**PROBLEM DETAILS:**
Replace "visible" with "present" in the material from its first line through the line containing "2: (742, 133)", leaving everything else in those lines unchanged. Return only those lines.

**MATERIAL PROVIDED:**
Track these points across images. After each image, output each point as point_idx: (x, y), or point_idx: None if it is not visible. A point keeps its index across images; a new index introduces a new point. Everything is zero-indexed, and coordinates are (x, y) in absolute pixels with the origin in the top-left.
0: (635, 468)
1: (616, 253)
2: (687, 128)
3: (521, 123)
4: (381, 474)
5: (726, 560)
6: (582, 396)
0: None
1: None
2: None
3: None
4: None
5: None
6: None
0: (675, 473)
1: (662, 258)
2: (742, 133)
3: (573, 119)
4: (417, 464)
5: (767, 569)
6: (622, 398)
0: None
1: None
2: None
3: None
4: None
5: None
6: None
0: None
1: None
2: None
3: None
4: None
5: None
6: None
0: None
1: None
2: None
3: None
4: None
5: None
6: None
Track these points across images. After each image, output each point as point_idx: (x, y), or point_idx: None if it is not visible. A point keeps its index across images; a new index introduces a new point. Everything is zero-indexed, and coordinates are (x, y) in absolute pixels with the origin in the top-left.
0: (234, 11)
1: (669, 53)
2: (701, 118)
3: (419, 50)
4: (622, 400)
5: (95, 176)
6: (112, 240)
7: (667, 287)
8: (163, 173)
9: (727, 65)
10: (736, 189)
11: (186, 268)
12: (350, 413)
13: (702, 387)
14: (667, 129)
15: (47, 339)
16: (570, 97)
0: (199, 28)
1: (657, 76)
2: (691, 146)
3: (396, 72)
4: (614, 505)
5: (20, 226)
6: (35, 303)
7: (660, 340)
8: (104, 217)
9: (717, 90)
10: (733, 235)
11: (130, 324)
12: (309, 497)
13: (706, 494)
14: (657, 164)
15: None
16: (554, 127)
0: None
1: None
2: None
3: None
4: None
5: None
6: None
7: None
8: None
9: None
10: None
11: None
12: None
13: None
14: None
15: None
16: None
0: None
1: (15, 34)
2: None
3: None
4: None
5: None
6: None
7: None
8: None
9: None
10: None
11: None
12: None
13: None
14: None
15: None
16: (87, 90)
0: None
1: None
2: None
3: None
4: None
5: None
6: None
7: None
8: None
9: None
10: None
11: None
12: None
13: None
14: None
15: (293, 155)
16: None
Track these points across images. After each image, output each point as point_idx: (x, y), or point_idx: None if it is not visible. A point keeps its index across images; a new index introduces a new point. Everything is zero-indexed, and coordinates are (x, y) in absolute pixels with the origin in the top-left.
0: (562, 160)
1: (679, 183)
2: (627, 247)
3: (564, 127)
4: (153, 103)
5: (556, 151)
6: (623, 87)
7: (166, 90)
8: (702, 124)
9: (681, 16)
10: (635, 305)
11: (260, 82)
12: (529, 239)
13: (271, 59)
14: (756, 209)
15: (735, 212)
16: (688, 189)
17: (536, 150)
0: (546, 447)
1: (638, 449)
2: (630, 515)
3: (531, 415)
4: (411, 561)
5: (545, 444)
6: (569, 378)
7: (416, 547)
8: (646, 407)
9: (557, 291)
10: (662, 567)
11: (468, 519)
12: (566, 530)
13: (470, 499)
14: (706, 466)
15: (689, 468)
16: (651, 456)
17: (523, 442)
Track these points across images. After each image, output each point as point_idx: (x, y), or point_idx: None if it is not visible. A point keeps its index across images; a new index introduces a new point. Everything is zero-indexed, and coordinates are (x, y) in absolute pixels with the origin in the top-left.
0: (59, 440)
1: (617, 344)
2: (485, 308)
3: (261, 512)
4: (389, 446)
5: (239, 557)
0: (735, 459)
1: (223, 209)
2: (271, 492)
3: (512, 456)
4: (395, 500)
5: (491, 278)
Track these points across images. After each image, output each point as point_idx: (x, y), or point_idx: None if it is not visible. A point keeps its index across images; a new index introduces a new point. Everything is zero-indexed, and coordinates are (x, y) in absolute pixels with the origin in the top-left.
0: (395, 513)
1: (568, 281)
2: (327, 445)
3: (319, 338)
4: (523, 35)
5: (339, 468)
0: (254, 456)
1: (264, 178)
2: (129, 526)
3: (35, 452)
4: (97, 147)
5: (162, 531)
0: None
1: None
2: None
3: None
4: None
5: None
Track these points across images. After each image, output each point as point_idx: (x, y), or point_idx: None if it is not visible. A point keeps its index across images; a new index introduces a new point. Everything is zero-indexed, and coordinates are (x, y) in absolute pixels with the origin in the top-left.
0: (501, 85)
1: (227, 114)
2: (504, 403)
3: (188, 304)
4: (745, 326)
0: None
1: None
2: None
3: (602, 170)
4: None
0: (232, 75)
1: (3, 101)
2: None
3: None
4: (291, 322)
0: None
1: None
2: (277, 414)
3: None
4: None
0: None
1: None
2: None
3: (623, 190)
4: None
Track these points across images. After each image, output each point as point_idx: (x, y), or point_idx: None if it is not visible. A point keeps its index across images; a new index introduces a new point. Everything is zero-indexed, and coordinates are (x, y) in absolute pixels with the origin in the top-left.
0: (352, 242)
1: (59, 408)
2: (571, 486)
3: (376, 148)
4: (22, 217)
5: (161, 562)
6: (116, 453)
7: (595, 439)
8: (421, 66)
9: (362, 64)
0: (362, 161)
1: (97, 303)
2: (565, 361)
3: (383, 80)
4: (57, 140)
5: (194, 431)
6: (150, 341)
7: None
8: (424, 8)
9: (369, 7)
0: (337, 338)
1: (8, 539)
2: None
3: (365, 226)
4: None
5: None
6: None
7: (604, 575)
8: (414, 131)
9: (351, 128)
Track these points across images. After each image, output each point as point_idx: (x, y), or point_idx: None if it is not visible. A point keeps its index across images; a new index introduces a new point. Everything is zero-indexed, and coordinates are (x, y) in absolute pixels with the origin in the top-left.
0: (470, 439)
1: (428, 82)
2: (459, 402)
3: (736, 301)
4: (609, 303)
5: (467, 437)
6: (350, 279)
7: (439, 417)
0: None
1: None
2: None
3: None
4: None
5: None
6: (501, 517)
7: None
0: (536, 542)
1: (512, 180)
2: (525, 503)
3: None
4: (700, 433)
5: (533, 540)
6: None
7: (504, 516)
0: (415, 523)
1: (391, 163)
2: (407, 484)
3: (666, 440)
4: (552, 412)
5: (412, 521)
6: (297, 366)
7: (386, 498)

**CORRECT RESULT:**
Track these points across images. After each image, output each point as point_idx: (x, y), or point_idx: None if it is not present. A point keeps its index across images; a new index introduces a new point. Everything is zero-indexed, and coordinates are (x, y) in absolute pixels with the origin in the top-left.
0: (635, 468)
1: (616, 253)
2: (687, 128)
3: (521, 123)
4: (381, 474)
5: (726, 560)
6: (582, 396)
0: None
1: None
2: None
3: None
4: None
5: None
6: None
0: (675, 473)
1: (662, 258)
2: (742, 133)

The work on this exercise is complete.